What the task requires -
For this task, copy the data that follows exactly, keeping every character.

=== Extracted entries ===

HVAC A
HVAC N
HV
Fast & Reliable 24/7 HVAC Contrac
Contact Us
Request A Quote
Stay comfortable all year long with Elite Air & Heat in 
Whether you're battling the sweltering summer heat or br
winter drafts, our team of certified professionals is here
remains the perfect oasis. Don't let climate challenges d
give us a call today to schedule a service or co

===

Solution to the exercise -
HVAC A
HVAC N
HV
Fast & Reliable 24/7 HVAC Contrac
Contact Us
Request A Quote
Stay comfortable all year long with Elite Air & Heat in 
Whether you're battling the sweltering summer heat or br
winter drafts, our team of certified professionals is here
remains the perfect oasis. Don't let climate challenges d
give us a call today to schedule a service or co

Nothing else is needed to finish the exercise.